### AIM OF THE EXERCISE
Restate the opening lines of the material below word for word, stopping after the line that contains "Demoville Local Schools (OHE) Administration".

----------

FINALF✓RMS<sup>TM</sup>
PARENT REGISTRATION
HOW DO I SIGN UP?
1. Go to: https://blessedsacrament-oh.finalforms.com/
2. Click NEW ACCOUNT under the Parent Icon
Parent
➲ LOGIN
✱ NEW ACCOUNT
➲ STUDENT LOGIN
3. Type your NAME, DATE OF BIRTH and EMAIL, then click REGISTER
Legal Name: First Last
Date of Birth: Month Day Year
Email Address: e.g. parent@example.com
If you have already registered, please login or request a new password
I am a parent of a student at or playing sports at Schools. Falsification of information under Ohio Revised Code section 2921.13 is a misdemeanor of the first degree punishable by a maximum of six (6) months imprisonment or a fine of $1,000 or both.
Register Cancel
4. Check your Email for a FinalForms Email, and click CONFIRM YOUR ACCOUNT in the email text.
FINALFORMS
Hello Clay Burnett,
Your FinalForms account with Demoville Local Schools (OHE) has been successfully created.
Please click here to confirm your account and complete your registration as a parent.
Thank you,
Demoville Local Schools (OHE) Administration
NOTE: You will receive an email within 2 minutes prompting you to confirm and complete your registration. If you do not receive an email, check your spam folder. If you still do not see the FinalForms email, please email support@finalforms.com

----------

### ANSWER SECTION
FINALF✓RMS<sup>TM</sup>
PARENT REGISTRATION
HOW DO I SIGN UP?
1. Go to: https://blessedsacrament-oh.finalforms.com/
2. Click NEW ACCOUNT under the Parent Icon
Parent
➲ LOGIN
✱ NEW ACCOUNT
➲ STUDENT LOGIN
3. Type your NAME, DATE OF BIRTH and EMAIL, then click REGISTER
Legal Name: First Last
Date of Birth: Month Day Year
Email Address: e.g. parent@example.com
If you have already registered, please login or request a new password
I am a parent of a student at or playing sports at Schools. Falsification of information under Ohio Revised Code section 2921.13 is a misdemeanor of the first degree punishable by a maximum of six (6) months imprisonment or a fine of $1,000 or both.
Register Cancel
4. Check your Email for a FinalForms Email, and click CONFIRM YOUR ACCOUNT in the email text.
FINALFORMS
Hello Clay Burnett,
Your FinalForms account with Demoville Local Schools (OHE) has been successfully created.
Please click here to confirm your account and complete your registration as a parent.
Thank you,
Demoville Local Schools (OHE) Administration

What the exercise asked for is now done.